Validation des gènes pronostiques
La validation externe sur le jeu de données GSE31684 (78 patients) a confirmé EFNB2 comme le seul gène pronostique significatif (p=0,036). EFNB2, impliqué dans les mutations TP53 et associé à un mauvais pronostic dans le CaV, émerge comme une cible thérapeutique potentielle.
Mécanismes de régulation : ncARNs et facteurs de transcription
L’analyse des interactions ncARN-ARNm et facteur de transcription (TF)-ARNm a identifié cinq ncARNs (dont MALAT1 et BCL2L1-AS) et quatre TFs (HIF1a, IRF1, RUNX3, STAT3) régulant le module central. Ces régulateurs sont impliqués dans des processus biologiques clés (angiogenèse, réponse immunitaire) et offrent de nouvelles pistes thérapeutiques.

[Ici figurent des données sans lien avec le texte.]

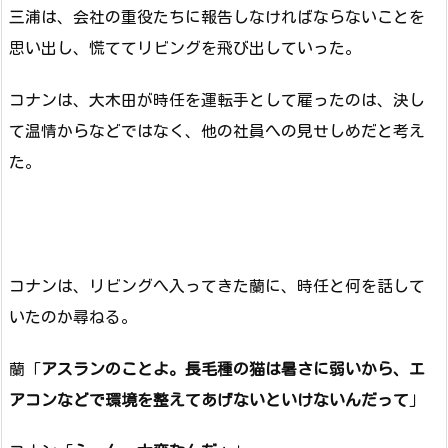
三浦は、会社の重役たちに報告しなければならないことを
思い出し、慌ててリビングを飛び出していった。
コナンは、大木田が時任を運転手として雇ったのは、決し
て温情からなどではなく、他の社員への見せしめだと考え
た。
コナンは、リビングへ入ってきた蘭に、時任と何を話して
いたのか尋ねる。
蘭「
アスランのことよ。長毛種の猫は暑さに弱いから、エ
アコンなどで環境を整えてあげないといけないんだって
」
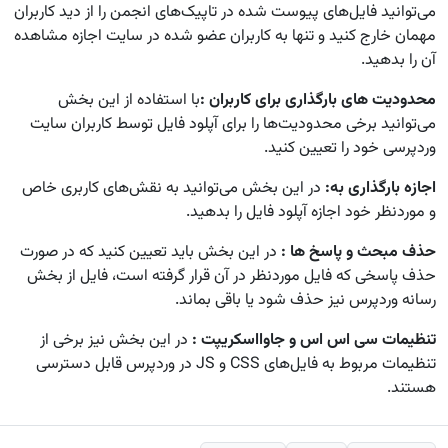
می‌توانید فایل‌های پیوست شده در تاپیک‌های انجمن را از دید کاربران
مهمان خارج کنید و تنها به کاربران عضو شده در سایت اجازه مشاهده
آن را بدهید.
محدودیت های بارگذاری برای کاربران :
با استفاده از این بخش
می‌توانید برخی محدودیت‌ها را برای آپلود فایل توسط کاربران سایت
وردپرسی خود را تعیین کنید.
اجازه بارگذاری به:
در این بخش می‌توانید به نقش‌های ‌کاربری خاص
و موردنظر خود اجازه آپلود فایل را بدهید.
حذف مبحث و پاسخ ها :
در این بخش باید تعیین کنید که در صورت
حذف پاسخی که فایل موردنظر در آن قرار گرفته است، فایل از بخش
رسانه وردپرس نیز حذف شود یا باقی بماند.
تنظیمات سی اس اس و جاوااسکریپت :
در این بخش نیز برخی از
تنظیمات مربوط به فایل‌های CSS و JS در وردپرس قابل دسترسی
هستند.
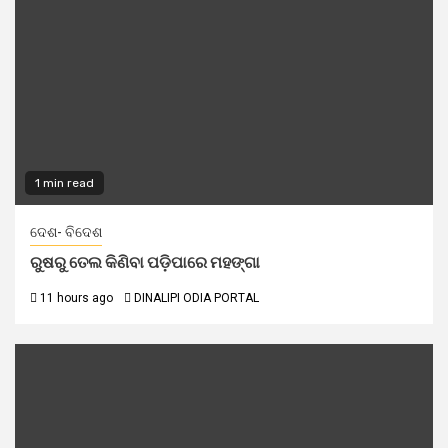
1 min read
ଦେଶ- ବିଦେଶ
ରୁଷରୁ ତେଲ କିଣିବା ପଡ଼ିପାରେ ମହଙ୍ଗା
11 hours ago
DINALIPI ODIA PORTAL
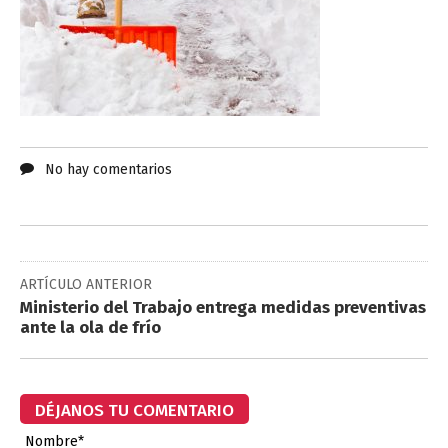
No hay comentarios
ARTÍCULO ANTERIOR
Ministerio del Trabajo entrega medidas preventivas
ante la ola de frío
DÉJANOS TU COMENTARIO
Nombre*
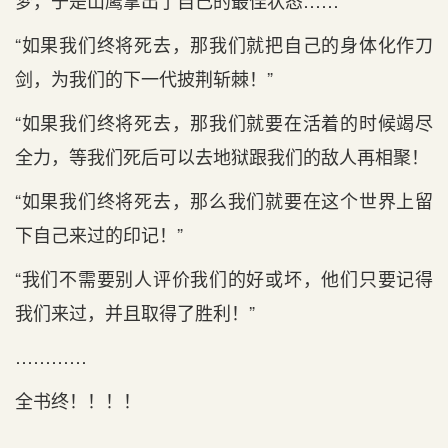
梦，于是山鹰拿出了自己的最佳状态……
“如果我们终将死去，那我们就把自己的身体化作刀
剑，为我们的下一代披荆斩棘！”
“如果我们终将死去，那我们就要在活着的时候竭尽
全力，等我们死后可以去地狱跟我们的敌人再相聚！
“如果我们终将死去，那么我们就要在这个世界上留
下自己来过的印记！”
“我们不需要别人评价我们的好或坏，他们只要记得
我们来过，并且取得了胜利！”
…………
全书终！！！！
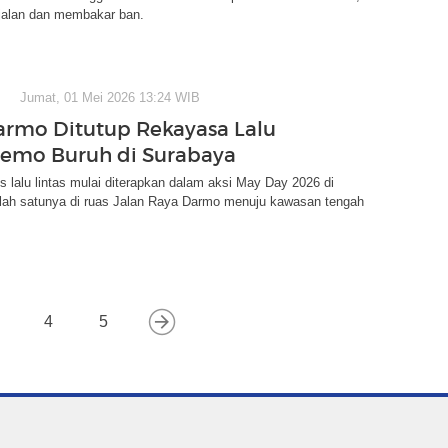
alan dan membakar ban.
Jumat, 01 Mei 2026 13:24 WIB
armo Ditutup Rekayasa Lalu
Demo Buruh di Surabaya
 lalu lintas mulai diterapkan dalam aksi May Day 2026 di
lah satunya di ruas Jalan Raya Darmo menuju kawasan tengah
4
5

Découverte de médicaments ciblant le module central
Six molécules potentialisatrices de l’immunothérapie ont été identifiées via la base DrugBank : FG-2216, ENMD-1198, 2-Méthoxyestradiol, PX-478, Carvédilol et Emricasan. Cinq ciblent HIF-1a, un acteur majeur de l’angiogenèse tumorale et de la résistance thérapeutique. HIF-1a, surexprimé sous hypoxie, favorise un microenvironnement immunosuppresseur en recrutant des lymphocytes T régulateurs et en inhibant les lymphocytes CD4+/CD8+. Son implication dans la résistance au cisplatine en fait une cible prioritaire. Emricasan, inhibiteur de caspase-8, module l’activation lymphocytaire et la polarisation des macrophages, éléments clés du TME.
Discordance entre expression d’ARNm et protéique
Cette étude s’appuie sur des données transcriptionnelles, bien que les cibles médicamenteuses soient généralement des protéines. La divergence connue entre ARNm et protéines, influencée par les taux de traduction, la stabilité protéique ou la sécrétion vésiculaire, doit être considérée pour le développement thérapeutique.
Conclusion
Cette étude identifie six médicaments (FG-2216, Emricasan, ENMD-1198, Carvédilol, PX-478, 2-Méthoxyestradiol) et une cible immunothérapeutique prometteuse (EFNB2) pour le CaV, en s’appuyant sur une analyse intégrative du TME. Ces résultats ouvrent des perspectives novatrices pour l’immunothérapie du cancer de la vessie, en ciblant spécifiquement les interactions cellulaires et moléculaires au sein du microenvironnement tumoral.